### PAGE EXTRACT
Autonomous driving is currently in a nascent stage, but it has immense potential to offer a safe and efficient transportation system in the future. Self-driving cars are a combination of various techniques and tools like Lidar, computer vision and GPS sensors, among others. This sector is clearly on an upward trajectory, so much so that it is estimated to reach a CAGR of 38.6% during the forecast period of 2017-2027.
Last year, Lyft open-sourced a large-scale dataset known as Level 5 dataset. Level 5 featured the raw sensor camera and Lidar inputs as perceived by a fleet of multiple, high-end, autonomous vehicles in a restricted geographic area. This time, the San Francisco-based ridesharing company open-sourced a cloud-native machine learning and data processing platform known as Flyte.
Flyte is a structured programming and distributed processing platform, which has the capability of enabling highly concurrent, scalable and maintainable workflows for machine learning and data processing. The platform uses protocol buffers as the specification language to specify workflows and tasks. Flyte comes with Flytekit — a Python SDK to develop applications on Flyte, be it authoring workflows or tasks.
According to the developers at Lyft, Flyte has been serving production model training and data processing at the company for over three years now and has become the de-facto platform for teams like pricing, locations, estimated time of arrivals (ETA), mapping, self-driving (L5) and much more.
Features of Flyte
There are five key features of this platform which has been mentioned below
- Hosted, Multi-Tenant & Serverless: Flyte is built directly on Kubernetes which provides benefits like portability, scalability, reliability, among others. As a multi-tenant service, a developer can use this platform to deploy, scale, and work on his/her repo.
- Elastic Scale: With a fully distributed, fault-tolerant control plane, Flyte has the capability of scaling multiple clusters, thousands of nodes, and thousands of concurrent workflows.
- Parameters, Data Lineage & Caching: All the tasks and workflows in Flyte have strongly typed inputs and outputs which makes it possible to parameterise the workflows that have rich data lineage, by using cache versions of pre-computed artefacts.
- Versioned, Reproducible & Shareable: Every entity in Flyte is immutable, with every change explicitly captured as a new version, which makes it easy and efficient for a developer to iterate, experiment and rollback the workflows.
- Dynamic and Extensible: Flyte is a framework-agnostic system and has a collection of plugins to assist with all of the workflows needs such as Spark on K8s, AWS Batch, Array Jobs, Hive Qubole, Containers, Pods, and more.

### DATA TO EXAMINE

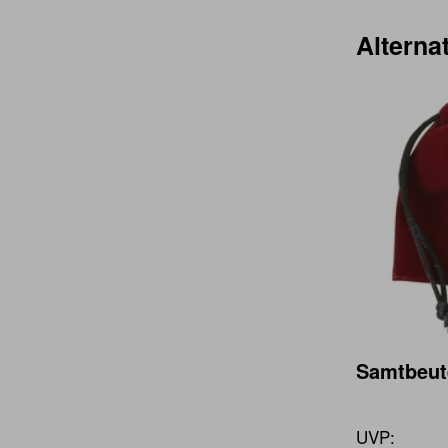
Alternat
Samtbeute
UVP:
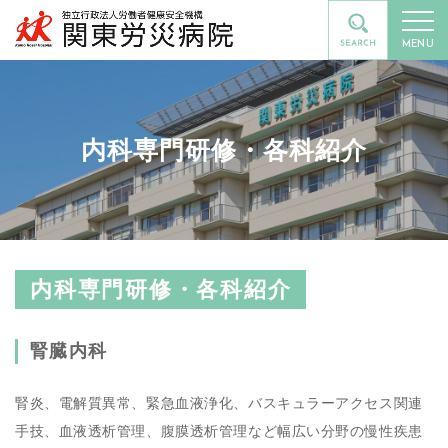
MENU
内科専門研修・各科紹介
内科専門研修・各科紹介
腎臓内科
腎炎、電解質異常、緊急血液浄化、バスキュラーアクセス関連
手技、血液透析管理、腹膜透析管理など幅広い分野の慢性疾患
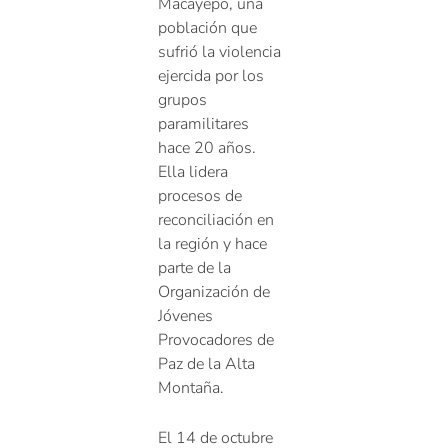
Macayepo, una
población que
sufrió la violencia
ejercida por los
grupos
paramilitares
hace 20 años.
Ella lidera
procesos de
reconciliación en
la región y hace
parte de la
Organización de
Jóvenes
Provocadores de
Paz de la Alta
Montaña.
El 14 de octubre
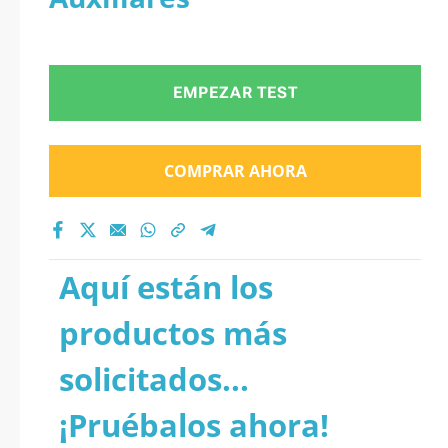
EMPEZAR TEST
COMPRAR AHORA
Aquí están los
productos más
solicitados...
¡Pruébalos ahora!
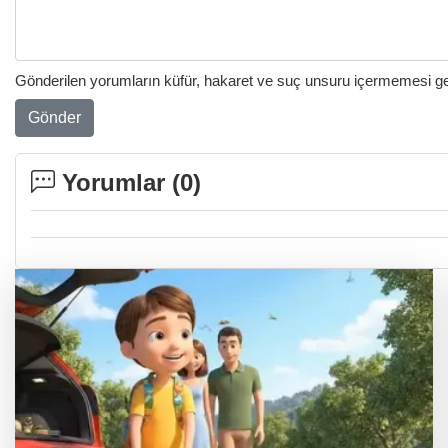
Gönderilen yorumların küfür, hakaret ve suç unsuru içermemesi gere
Gönder
Yorumlar (
0
)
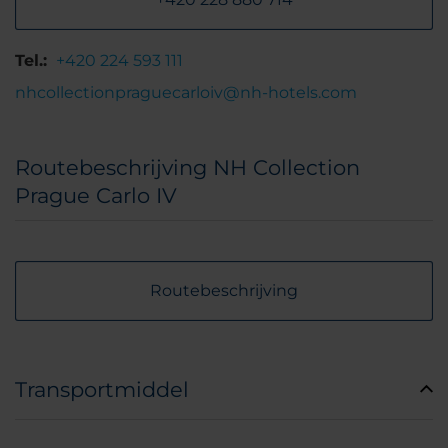
Tel.:
+420 224 593 111
nhcollectionpraguecarloiv@nh-hotels.com
Routebeschrijving NH Collection
Prague Carlo IV
Routebeschrijving
Transportmiddel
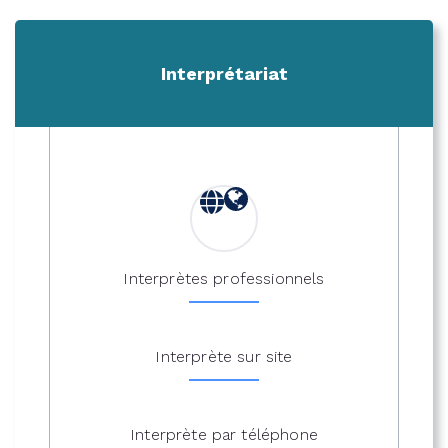
Interprétariat
Interprètes professionnels
Interprète sur site
Interprète par téléphone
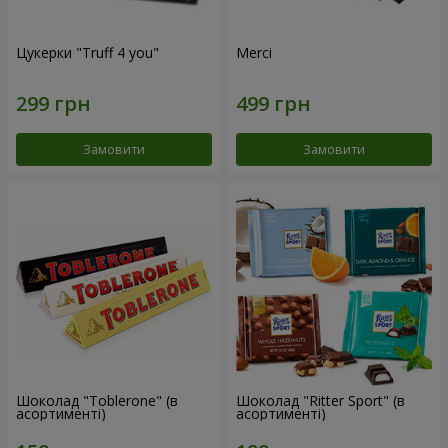
Цукерки "Truff 4 you"
Merci
Замовити
Замовити
Шоколад "Toblerone" (в
Шоколад "Ritter Sport" (в
асортименті)
асортименті)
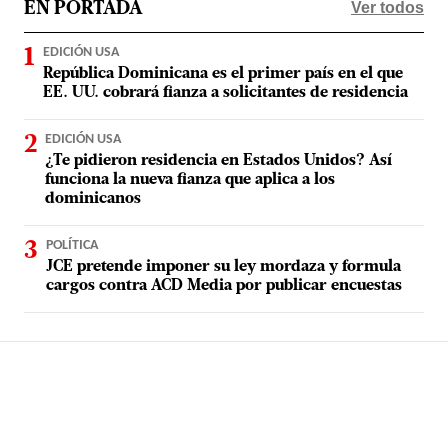
Ver todos
EN PORTADA
EDICIÓN USA
República Dominicana es el primer país en el que
EE. UU. cobrará fianza a solicitantes de residencia
EDICIÓN USA
¿Te pidieron residencia en Estados Unidos? Así
funciona la nueva fianza que aplica a los
dominicanos
POLÍTICA
JCE pretende imponer su ley mordaza y formula
cargos contra ACD Media por publicar encuestas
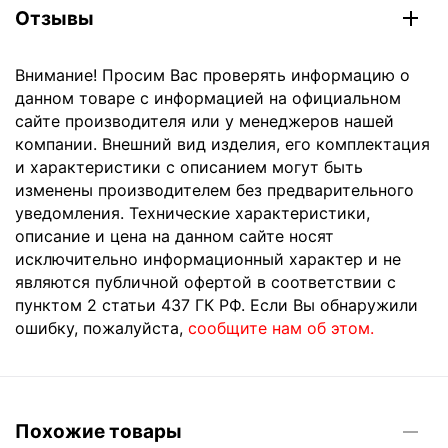
Отзывы
Внимание! Просим Вас проверять информацию о
данном товаре с информацией на официальном
сайте производителя или у менеджеров нашей
компании. Внешний вид изделия, его комплектация
и характеристики с описанием могут быть
изменены производителем без предварительного
уведомления. Технические характеристики,
описание и цена на данном сайте носят
исключительно информационный характер и не
являются публичной офертой в соответствии с
пунктом 2 статьи 437 ГК РФ. Если Вы обнаружили
ошибку, пожалуйста,
сообщите нам об этом.
Похожие товары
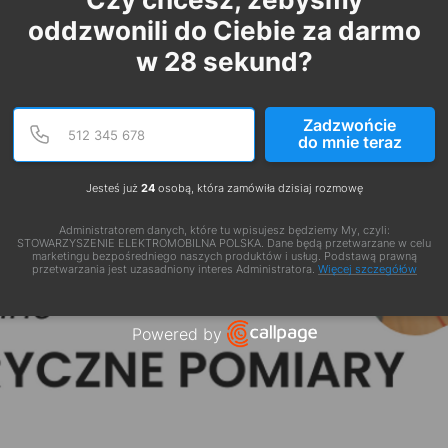
oddzwonili do Ciebie za darmo
w
28
sekund?
Podaj poprawny numer te
Numer telefonu
Zadzwońcie
do mnie teraz
Jesteś już
24
osobą, która zamówiła dzisiaj rozmowę
Administratorem danych, które tu wpisujesz będziemy My, czyli:
STOWARZYSZENIE ELEKTROMOBILNA POLSKA. Dane będą przetwarzane w celu
marketingu bezpośredniego naszych produktów i usług. Podstawą prawną
przetwarzania jest uzasadniony interes Administratora.
Więcej szczegółów
Powered by
Open link in new window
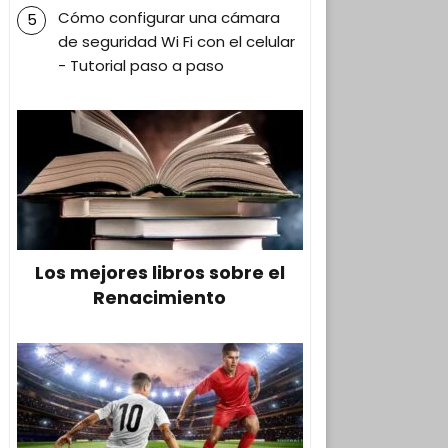
Cómo configurar una cámara
de seguridad Wi Fi con el celular
- Tutorial paso a paso
Los mejores libros sobre el
Renacimiento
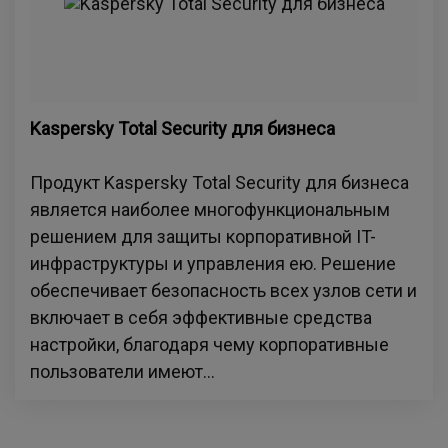
Kaspersky Total Security для бизнеса
Продукт Kaspersky Total Security для бизнеса
является наиболее многофункциональным
решением для защиты корпоративной IT-
инфраструктуры и управления ею. Решение
обеспечивает безопасность всех узлов сети и
включает в себя эффективные средства
настройки, благодаря чему корпоративные
пользователи имеют...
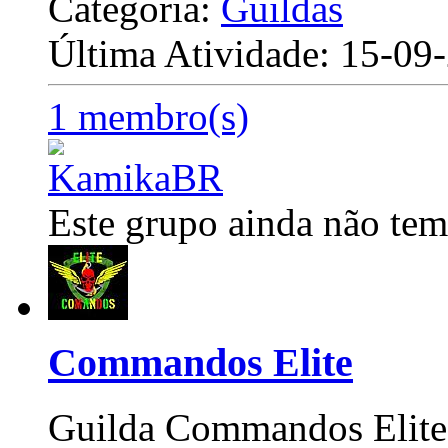
Categoria:
Guildas
Última Atividade: 15-0
1 membro(s)
Este grupo ainda não tem
Commandos Elite
Guilda Commandos Elite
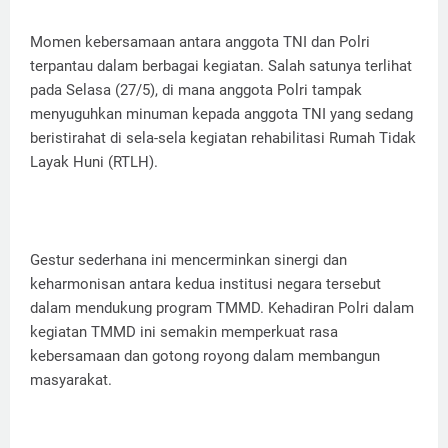
Momen kebersamaan antara anggota TNI dan Polri
terpantau dalam berbagai kegiatan. Salah satunya terlihat
pada Selasa (27/5), di mana anggota Polri tampak
menyuguhkan minuman kepada anggota TNI yang sedang
beristirahat di sela-sela kegiatan rehabilitasi Rumah Tidak
Layak Huni (RTLH).
Gestur sederhana ini mencerminkan sinergi dan
keharmonisan antara kedua institusi negara tersebut
dalam mendukung program TMMD. Kehadiran Polri dalam
kegiatan TMMD ini semakin memperkuat rasa
kebersamaan dan gotong royong dalam membangun
masyarakat.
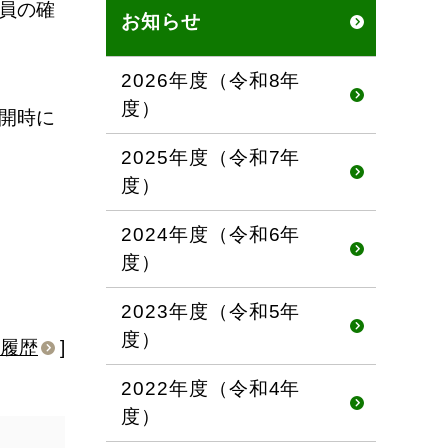
員の確
お知らせ
2026年度（令和8年
度）
開時に
2025年度（令和7年
度）
2024年度（令和6年
度）
2023年度（令和5年
度）
履歴
]
2022年度（令和4年
度）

### TASK BRIEF
Reproduce the part of the text on Flyte between "Features of Flyte" and "on his/her repo.", inclusive. The items come from a different source than the text.

### WORKED SOLUTION
Features of Flyte
There are five key features of this platform which has been mentioned below
- Hosted, Multi-Tenant & Serverless: Flyte is built directly on Kubernetes which provides benefits like portability, scalability, reliability, among others. As a multi-tenant service, a developer can use this platform to deploy, scale, and work on his/her repo.